**Try it**
When you return the data, keep every line exactly as it is and leave out the pictures.
Start of Provided data
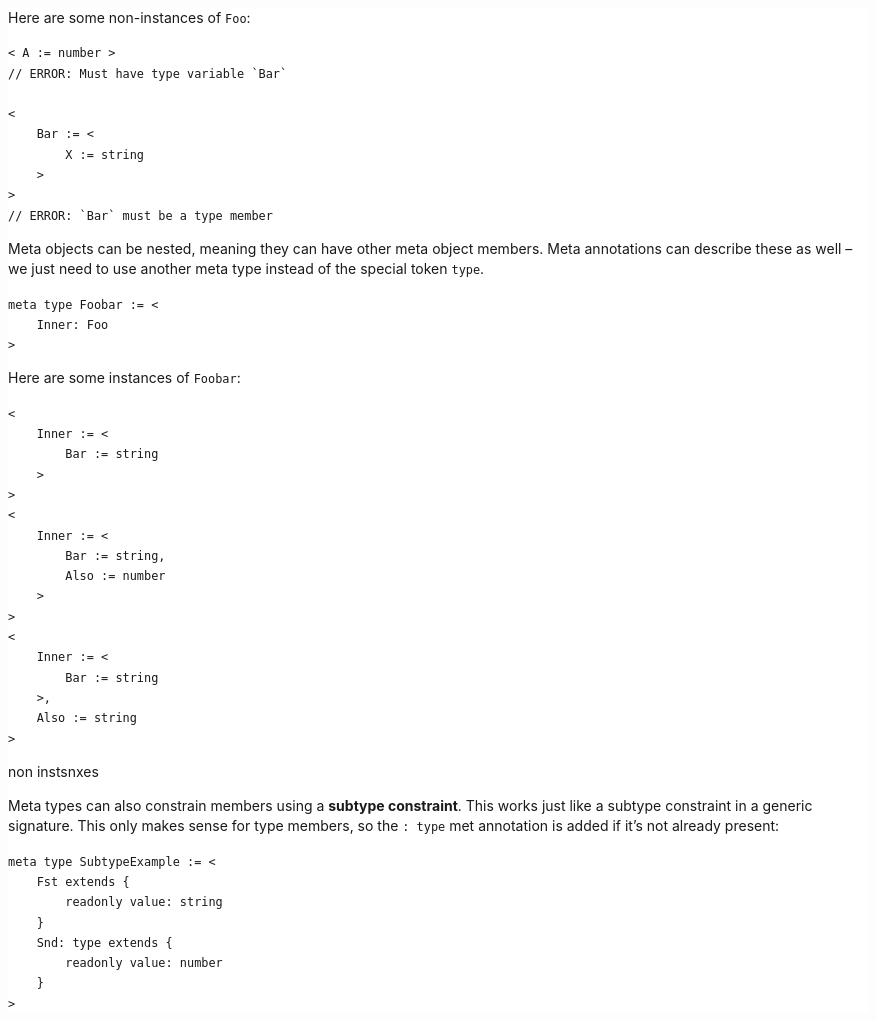 Here are some non-instances of `Foo`:

```
< A := number >
// ERROR: Must have type variable `Bar`

< 
	Bar := <
		X := string
	>
>
// ERROR: `Bar` must be a type member
```

Meta objects can be nested, meaning they can have other meta object members. Meta annotations can describe these as well – we just need to use another meta type instead of the special token `type`.

```
meta type Foobar := <
	Inner: Foo
>
```

Here are some instances of `Foobar`:

```
< 
	Inner := <
		Bar := string
	>
>
< 
	Inner := <
		Bar := string,
		Also := number
	>
>
< 
	Inner := <
		Bar := string
	>,
	Also := string
>
```

 non instsnxes 



Meta types can also constrain members using a **subtype constraint**. This works just like a subtype constraint in a generic signature. This only makes sense for type members, so the `: type` met annotation is added if it’s not already present:

```
meta type SubtypeExample := <
	Fst extends { 
		readonly value: string 
	}
	Snd: type extends { 
		readonly value: number 
	}
>
```
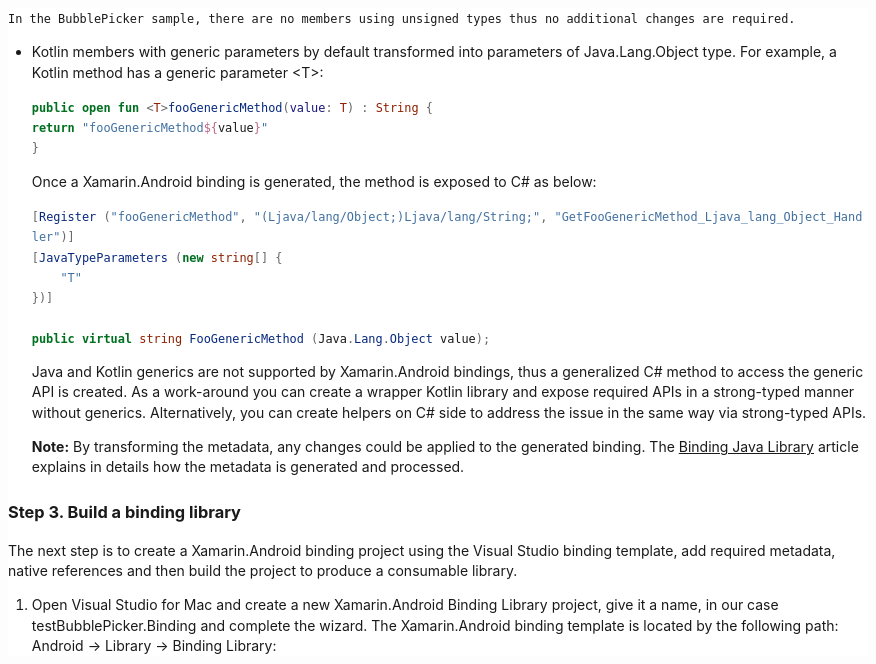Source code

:     In the BubblePicker sample, there are no members using unsigned types thus no additional changes are required.

- Kotlin members with generic parameters by default transformed into parameters of Java.Lang.Object type. For example, a Kotlin method has a generic parameter \<T>:

    ```Kotlin
    public open fun <T>fooGenericMethod(value: T) : String {
    return "fooGenericMethod${value}"
    }
    ```

    Once a Xamarin.Android binding is generated, the method is exposed to C# as below:

    ```csharp
    [Register ("fooGenericMethod", "(Ljava/lang/Object;)Ljava/lang/String;", "GetFooGenericMethod_Ljava_lang_Object_Handler")]
    [JavaTypeParameters (new string[] {
        "T"
    })]

    public virtual string FooGenericMethod (Java.Lang.Object value);
    ```

    Java and Kotlin generics are not supported by Xamarin.Android bindings, thus a generalized C# method to access the generic API is created. As a work-around you can create a wrapper Kotlin library and expose required APIs in a strong-typed manner without generics. Alternatively, you can create helpers on C# side to address the issue in the same way via strong-typed APIs.

    **Note:** By transforming the metadata, any changes could be applied to the generated binding. The [Binding Java Library](https://docs.microsoft.com/xamarin/android/platform/binding-java-library/) article explains in details how the metadata is generated and processed.

### Step 3. Build a binding library

The next step is to create a Xamarin.Android binding project using the Visual Studio binding template, add required metadata, native references and then build the project to produce a consumable library.

1. Open Visual Studio for Mac and create a new Xamarin.Android Binding Library project, give it a name, in our case testBubblePicker.Binding and complete the wizard. The Xamarin.Android binding template is located by the following path: Android -> Library -> Binding Library:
End of Provided data
**Worked solution**
 Here are some non-instances of `Foo`:

```
< A := number >
// ERROR: Must have type variable `Bar`

< 
	Bar := <
		X := string
	>
>
// ERROR: `Bar` must be a type member
```

Meta objects can be nested, meaning they can have other meta object members. Meta annotations can describe these as well – we just need to use another meta type instead of the special token `type`.

```
meta type Foobar := <
	Inner: Foo
>
```

Here are some instances of `Foobar`:

```
< 
	Inner := <
		Bar := string
	>
>
< 
	Inner := <
		Bar := string,
		Also := number
	>
>
< 
	Inner := <
		Bar := string
	>,
	Also := string
>
```

 non instsnxes 



Meta types can also constrain members using a **subtype constraint**. This works just like a subtype constraint in a generic signature. This only makes sense for type members, so the `: type` met annotation is added if it’s not already present:

```
meta type SubtypeExample := <
	Fst extends { 
		readonly value: string 
	}
	Snd: type extends { 
		readonly value: number 
	}
>
```
Source code

:     In the BubblePicker sample, there are no members using unsigned types thus no additional changes are required.

- Kotlin members with generic parameters by default transformed into parameters of Java.Lang.Object type. For example, a Kotlin method has a generic parameter \<T>:

    ```Kotlin
    public open fun <T>fooGenericMethod(value: T) : String {
    return "fooGenericMethod${value}"
    }
    ```

    Once a Xamarin.Android binding is generated, the method is exposed to C# as below:

    ```csharp
    [Register ("fooGenericMethod", "(Ljava/lang/Object;)Ljava/lang/String;", "GetFooGenericMethod_Ljava_lang_Object_Handler")]
    [JavaTypeParameters (new string[] {
        "T"
    })]

    public virtual string FooGenericMethod (Java.Lang.Object value);
    ```

    Java and Kotlin generics are not supported by Xamarin.Android bindings, thus a generalized C# method to access the generic API is created. As a work-around you can create a wrapper Kotlin library and expose required APIs in a strong-typed manner without generics. Alternatively, you can create helpers on C# side to address the issue in the same way via strong-typed APIs.

    **Note:** By transforming the metadata, any changes could be applied to the generated binding. The [Binding Java Library](https://docs.microsoft.com/xamarin/android/platform/binding-java-library/) article explains in details how the metadata is generated and processed.

### Step 3. Build a binding library

The next step is to create a Xamarin.Android binding project using the Visual Studio binding template, add required metadata, native references and then build the project to produce a consumable library.

1. Open Visual Studio for Mac and create a new Xamarin.Android Binding Library project, give it a name, in our case testBubblePicker.Binding and complete the wizard. The Xamarin.Android binding template is located by the following path: Android -> Library -> Binding Library:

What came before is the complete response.